“That one wants nothing to be different, not forward, not backwards, not in all eternity. Not merely bear what is necessary, still less conceal it….but love it.”
The Stoics were not only familiar with this attitude but they embraced it. Two thousand years ago, writing in his own personal journal which would become known as Meditations, Emperor Marcus Aurelius would say:
“A blazing fire makes flame and brightness out of everything that is thrown into it.”
Another Stoic, Epictetus, who as a crippled slave has faced adversity after adversity, echoed the same:
“Do not seek for things to happen the way you want them to; rather, wish that what happens happen the way it happens: then you will be happy.”
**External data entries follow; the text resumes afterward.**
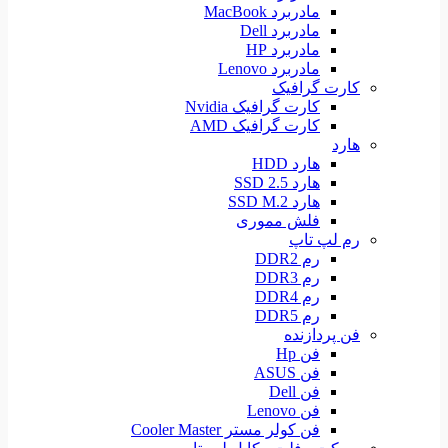
مادربرد MacBook
مادربرد Dell
مادربرد HP
مادربرد Lenovo
کارت گرافیک
کارت گرافیک Nvidia
کارت گرافیک AMD
هارد
هارد HDD
هارد SSD 2.5
هارد SSD M.2
فلش مموری
رم لپ تاپ
رم DDR2
رم DDR3
رم DDR4
رم DDR5
فن پردازنده
فن Hp
فن ASUS
فن Dell
فن Lenovo
فن کولر مستر Cooler Master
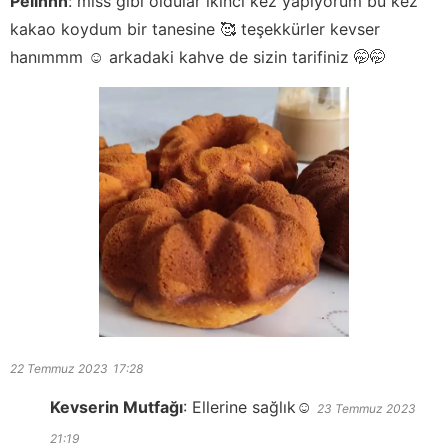
Pelinnn
:
miss gibi oldular ikinci kez yapıyorum bu kez
kakao koydum bir tanesine 🥰 teşekkürler kevser
hanımmm ☺ arkadaki kahve de sizin tarifiniz 🤭🤭
22 Temmuz 2023
17:28
Kevserin Mutfağı
:
Ellerine sağlık☺️
23 Temmuz 2023
21:19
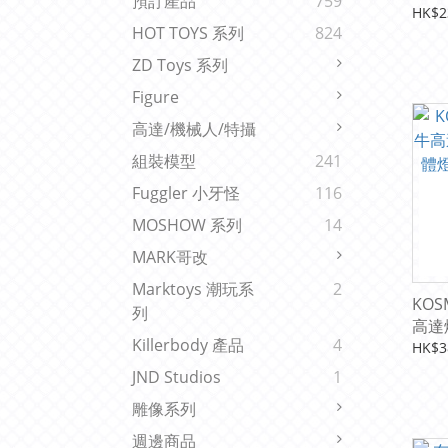
預訂產品
759
電磁
HK$2
HOT TOYS 系列
824
ZD Toys 系列
Figure
高達/機械人/特攝
組裝模型
241
Fuggler 小牙怪
116
MOSHOW 系列
14
MARK哥改
Marktoys 潮玩系
2
KOS
列
高達
Killerbody 產品
4
燈組
HK$3
JND Studios
1
雕像系列
週邊商品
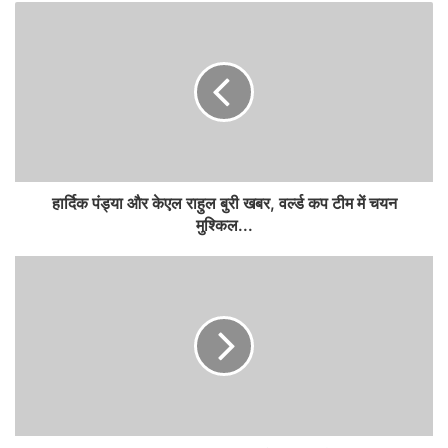
हार्दिक पंड्या और केएल राहुल बुरी खबर, वर्ल्ड कप टीम में चयन
मुश्किल...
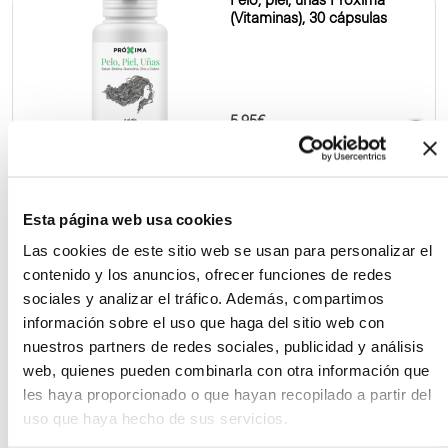
Pelo, piel, uñas Próxima
(Vitaminas), 30 cápsulas
5.95€
30 Cáps.
Esta página web usa cookies
Probiótico Próxima (Defensa),
15 cápsulas
Las cookies de este sitio web se usan para personalizar el
contenido y los anuncios, ofrecer funciones de redes
sociales y analizar el tráfico. Además, compartimos
información sobre el uso que haga del sitio web con
nuestros partners de redes sociales, publicidad y análisis
7.95€
web, quienes pueden combinarla con otra información que
15 Cáps.
les haya proporcionado o que hayan recopilado a partir del
uso que haya hecho de sus servicios.
Própolis Spray Próxima, 20 ml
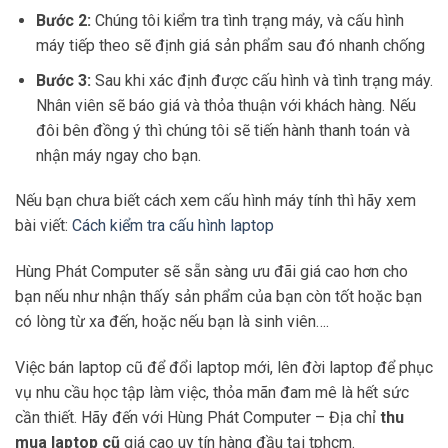
Bước 2:
Chúng tôi kiểm tra tình trạng máy, và cấu hình
máy tiếp theo sẽ định giá sản phẩm sau đó nhanh chống
Bước 3:
Sau khi xác định được cấu hình và tình trạng máy.
Nhân viên sẽ báo giá và thỏa thuận với khách hàng. Nếu
đôi bên đồng ý thì chúng tôi sẽ tiến hành thanh toán và
nhận máy ngay cho bạn.
Nếu bạn chưa biết cách xem cấu hình máy tính thì hãy xem
bài viết:
Cách kiểm tra cấu hình laptop
Hùng Phát Computer sẽ sẵn sàng ưu đãi giá cao hơn cho
bạn nếu như nhận thấy sản phẩm của bạn còn tốt hoặc bạn
có lòng từ xa đến, hoặc nếu bạn là sinh viên….
Việc bán laptop cũ để đổi laptop mới, lên đời laptop để phục
vụ nhu cầu học tập làm việc, thỏa mãn đam mê là hết sức
cần thiết. Hãy đến với Hùng Phát Computer – Địa chỉ
thu
mua laptop cũ
giá cao uy tín hàng đầu tại tphcm.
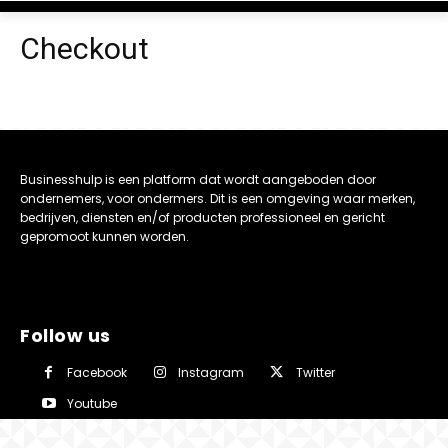
Checkout
Businesshulp is een platform dat wordt aangeboden door
ondernemers, voor ondermers. Dit is een omgeving waar merken,
bedrijven, diensten en/of producten professioneel en gericht
gepromoot kunnen worden.
Follow us
Facebook
Instagram
Twitter
Youtube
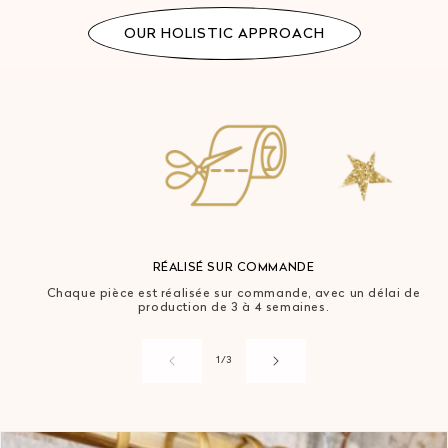
OUR HOLISTIC APPROACH
RÉALISÉ SUR COMMANDE
Chaque pièce est réalisée sur commande, avec un délai de
production de 3 à 4 semaines.
de
1
/
3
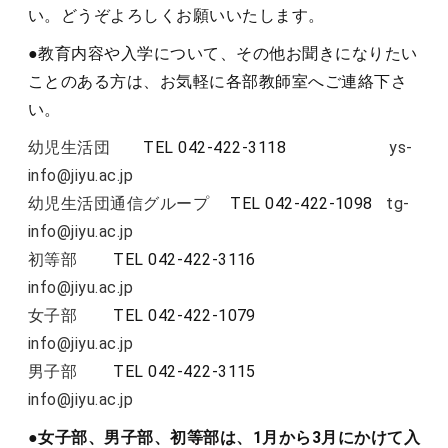
い。どうぞよろしくお願いいたします。
●
教育内容や入学について、その他お聞きになりたい
ことのある方は、お気軽に各部教師室へご連絡下さ
い。
幼児生活団
TEL 042-422-3118
ys-
info@jiyu.ac.jp
幼児生活団通信グループ
TEL 042-422-1098
tg-
info@jiyu.ac.jp
初等部
TEL 042-422-3116
info@jiyu.ac.jp
女子部
TEL 042-422-1079
info@jiyu.ac.jp
男子部
TEL 042-422-3115
info@jiyu.ac.jp
●女子部、男子部、初等部は、1月から3月にかけて入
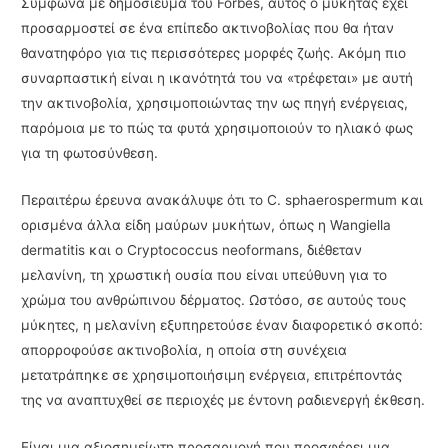
Σύμφωνα με δημοσίευμα του Forbes, αυτός ο μύκητας έχει
προσαρμοστεί σε ένα επίπεδο ακτινοβολίας που θα ήταν
θανατηφόρο για τις περισσότερες μορφές ζωής. Ακόμη πιο
συναρπαστική είναι η ικανότητά του να «τρέφεται» με αυτή
την ακτινοβολία, χρησιμοποιώντας την ως πηγή ενέργειας,
παρόμοια με το πώς τα φυτά χρησιμοποιούν το ηλιακό φως
για τη φωτοσύνθεση.
Περαιτέρω έρευνα ανακάλυψε ότι το C. sphaerospermum και
ορισμένα άλλα είδη μαύρων μυκήτων, όπως η Wangiella
dermatitis και ο Cryptococcus neoformans, διέθεταν
μελανίνη, τη χρωστική ουσία που είναι υπεύθυνη για το
χρώμα του ανθρώπινου δέρματος. Ωστόσο, σε αυτούς τους
μύκητες, η μελανίνη εξυπηρετούσε έναν διαφορετικό σκοπό:
απορροφούσε ακτινοβολία, η οποία στη συνέχεια
μετατράπηκε σε χρησιμοποιήσιμη ενέργεια, επιτρέποντάς
της να αναπτυχθεί σε περιοχές με έντονη ραδιενεργή έκθεση.
Είναι μια αξιοσημείωτη προσαρμογή που προσφέρει μια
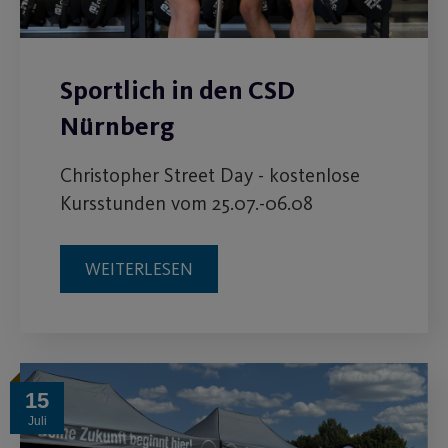
Sportlich in den CSD
Nürnberg
Christopher Street Day - kostenlose
Kursstunden vom 25.07.-06.08
WEITERLESEN
15
Juli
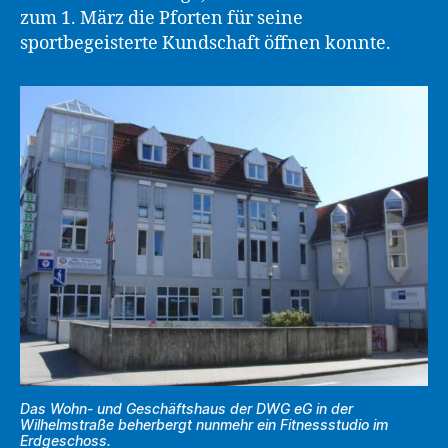
zum 1. März die Pforten für seine
sportbegeisterte Kundschaft öffnen konnte.
Das Wohn- und Geschäftshaus der DWG eG in der
Wilhelmstraße beherbergt nunmehr ein Fitnessstudio im
Erdgeschoss.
It is why amor fati is the Stoic mindset that you take on for making the best out of anything that happens: Treating each and every moment — no matter how challenging — as something to be embraced, not avoided. To not only be okay with it, but love it and be better for it. So that like oxygen to a fire, obstacles and adversity become fuel for your potential.
When we accept what happens to us, after understanding that certain things — particularly bad things — are outside our control, we are left with this: loving whatever happens to us and facing it with unfailing cheerfulness and strength. As bestselling author Robert Greene (48 Laws of Power, Mastery) has put it, we need to “accept the fact that all events occur for a reason, and that it is within your capacity to see this reason as positive.”
Amor Fati prompts us to say: We will put our energies and emotions and exertions only where they will have real impact. This is that place. We will tell ourselves: This is what I’ve got to do or put up with? Well, I might as well be happy about it.
The goal is:
Not: I’m okay with this.
Not: I think I feel good about this.
But: I feel great about it. Because if it happened, then it was meant to happen, and I am glad that it did when it did. I am going to make the best of it.
And proceed to do exactly that.
If the event must occur, amor fati is the response.
Yes, it’s a little unnatural to love things we never wanted to happen in the first place. But what other, worse adversities might this one be saving us from? What might we learn from this unchosen experience? What good, equally unexpected events might result from it? We know that in retrospect we often look back at difficult times fondly, almost wistfully, so we might as well feel that now.
That is not to say that the good will always outweigh the bad. Still, embrace all of it. Don’t wish for it to be any different. You don’t have to like it to work with it — to use it to your advantage. Amor fati — a love of what happens. Because that’s your only option.